Pour la première fois, une équipe de recherche chinoise a capturé le modèle de polarisation complet du PSR B1937 + 21 impulsion et interpulage principale de la fréquence. La découverte, rapportée dans Le journal astrophysiquefournit des preuves cruciales des mécanismes de rayonnement fonctionnant dans des conditions physiques extrêmes.
Utilisation du radio-télescope de 64 mètres Murriyang (Parkes) en Australie équipé d'un récepteur ultra-largeur, Ph.D. L'étudiant Wang Zhen de l'Observatoire astronomique du Xinjiang (XAO) de l'Académie chinoise des sciences (CAS), sous la direction de ses superviseurs, le professeur Yuan Jianping et le professeur Wen Zhigang, ont mené les trois années d'observations soutenues.
Les chercheurs ont dévoilé les secrets de rayonnement du PSR B1937 + 21: Le degré de polarisation linéaire de l'impulsion principale diminue à mesure que la fréquence augmente, tandis que l'interpulse montre la tendance opposée; Le degré de polarisation circulaire des deux régions d'émission se renforce avec une fréquence croissante; et le rapport d'intensité principal à interpulse suit un spectre de loi de puissance avec un indice de 0,52 ± 0,02.
Découvert en 1982 comme l'un des premiers pulsars en millisecondes, le PSR B1937 + 21 possède une période de rotation ultra-courte de 1,558 milliseconde. Sa force de champ magnétique est simplement un millième de dix-dix-millièmes de pulsars ordinaires, suggérant un spin-up possible via l'accrétion d'une étoile complémentaire.
Les chercheurs ont utilisé un système de réception ultra-largeur couvrant 704-4032 MHz, augmentant le ratio signal / bruit 20 en intégrant des données pluriannuelles. De plus, les mesures de densité de flux, l'analyse de la mesure de la dispersion (DM) et les mesures de rotation de Faraday ont été utilisées pour déduire les propriétés du milieu interstellaire intermédiaire.

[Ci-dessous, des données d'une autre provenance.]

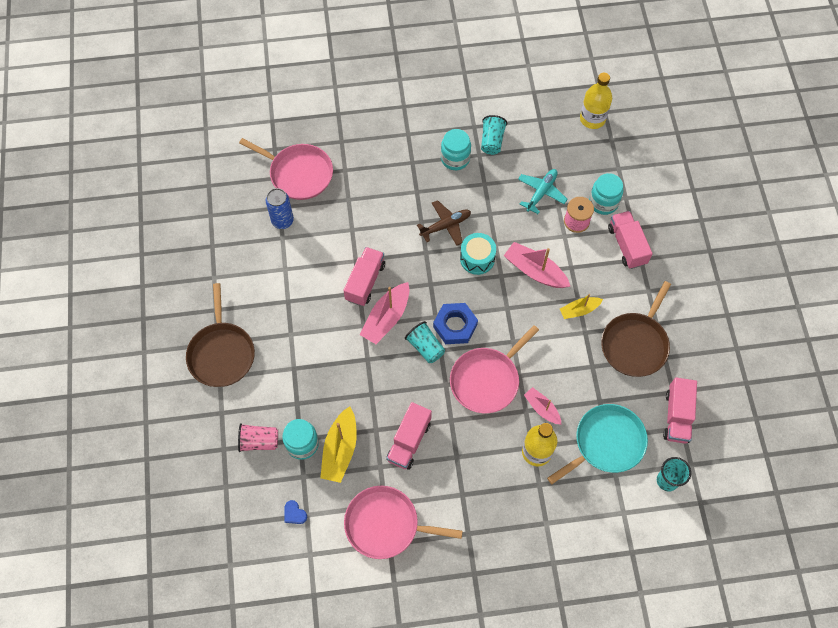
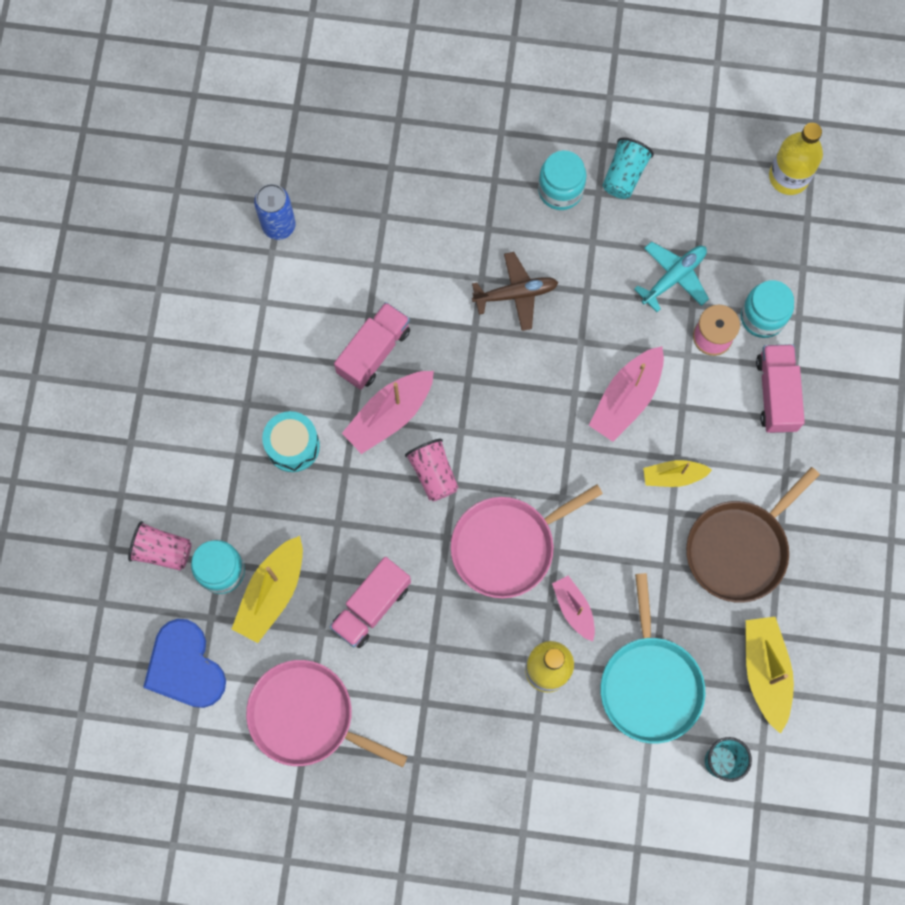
camera: 15 degrees right, 10 degrees up
(221, 353) = (142, 407): brown pan -> none
(294, 513) = (185, 667): blue heart -> blue heart, size x2.44
(298, 173) = (321, 156): pink pan -> none
(425, 347) = (433, 473): turquoise cup -> pink cup
(455, 325) = (485, 452): blue nut -> none
(477, 259) = (547, 358): turquoise drum -> turquoise drum (293, 446)
(535, 271) = (626, 399): pink boat -> pink boat turned 105 degrees counterclockwise
(606, 443) = (650, 684): turquoise pan -> turquoise pan turned 105 degrees clockwise
(677, 416) = (765, 672): pink truck -> yellow boat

Les résultats ont confirmé que la hauteur des émissions diminue à mesure que la fréquence augmente, qui se manifeste comme une largeur d'impulsion rétrécie. Les résultats suggèrent également que l'impulsion principale et l'interpulse proviennent probablement de différentes régions de la magnétosphère. Ces résultats fournissent un support observationnel pour le «modèle de rayonnement relativiste».
Ces résultats feront progresser la recherche sur la physique magnétosphérique de l'étoile neutronique et les mécanismes de rayonnement plasma, tout en offrant des références de synchronisation plus précises pour la détection des ondes gravitationnelles.